Nota pessoal, preparatória de outras que hão-de vir:

Alguém sabe o que é censura? Alguém sabe o que é a Liberdade de Expressão? Eis um bom tema de debate para um próximo dia, tanto mais que muita gente protesta com a "perseguição" a alguns blogues. Mas será que "Liberdade de Expressão" é deixar sair pela boca fora os maiores dislates e as provocações mais alarves sem dar conta disso a ninguém? Será mesmo uma "república das bananas" o que queremos? Quem procede de forma tão leviana ou é um irresponsável absoluto ou alguém que sistemáticamente procura descredibilizar a "Liberdade de Expressão" para impor uma ditadura.

15 comentários:

Isabel Victor disse...

Ora, aí está um bom tema ! Parece que este assunto começa a ganhar densidade ...

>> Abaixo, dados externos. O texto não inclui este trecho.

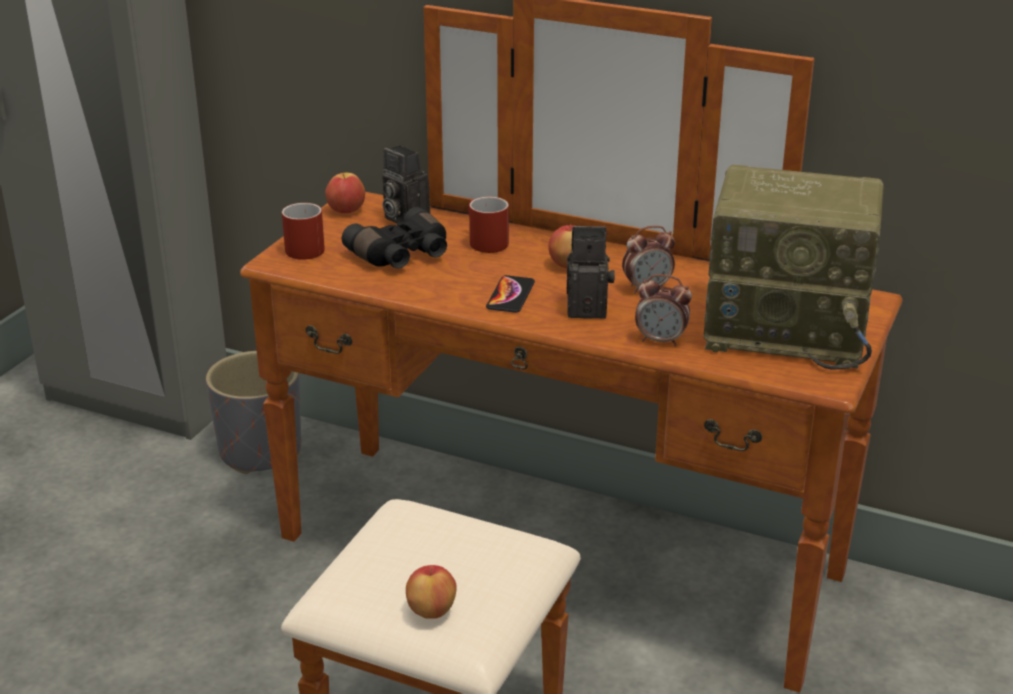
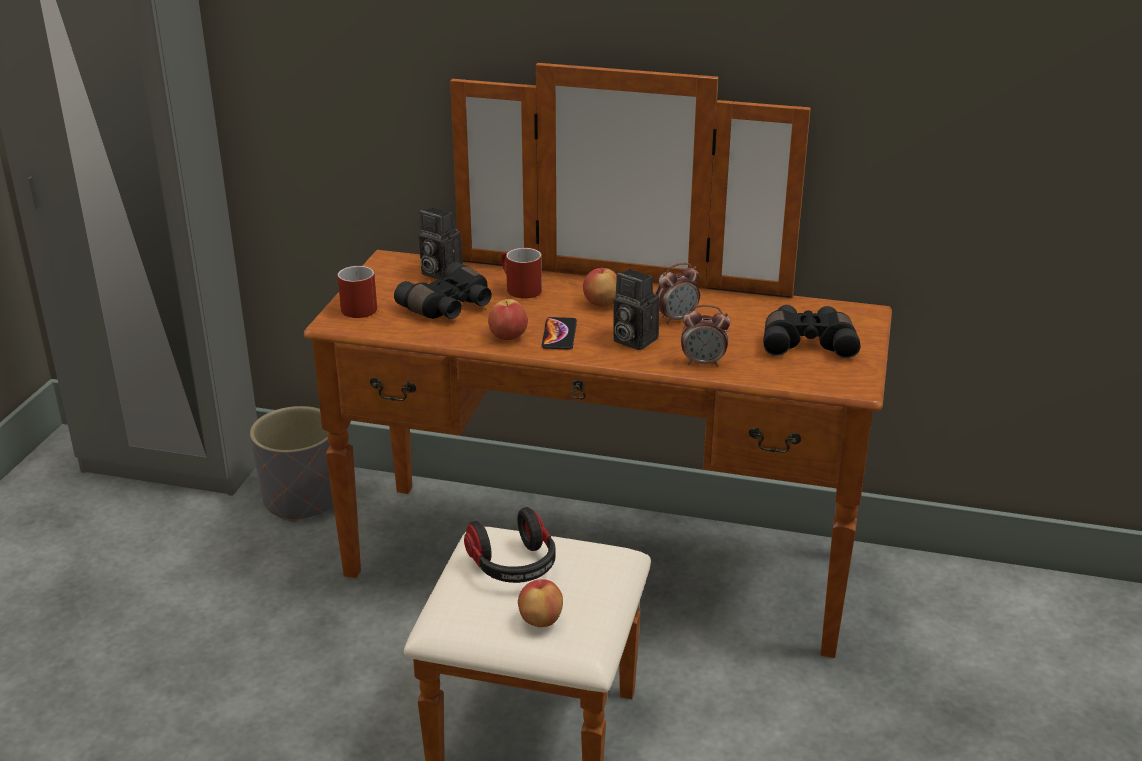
camera: 10 degrees left, 0 degrees up
(346, 210) = (384, 270): apple -> apple (508, 337)
(420, 547) = (513, 566): none -> headphones
(589, 308) = (632, 340): camera -> camera turned 135 degrees counterclockwise
(789, 329) = (808, 343): radio -> black binoculars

A liberdade ! É sempre bom falar dela, é sempre bom relembrar como é frágil.

beijo*

Ana Paula Sena disse...

A liberdade de expressão não só é um bom tema para debate como é certamente um tema urgente. Há muita confusão acerca da liberdade em geral e da de expressão em particular.
Beijinhos!

vague disse...

Muito bem, Lauro!
Desconhecia esta nuance do caso Charrua e ainda bem q falou nela, pq para mim tb não é uma nuance q faz toda a diferença na verticalidade de um homem.
E gosto da sua forma de não se acomodar à tendência da maioria e ira na onda, salvo seja, q eu sou uma boa 'onda' :))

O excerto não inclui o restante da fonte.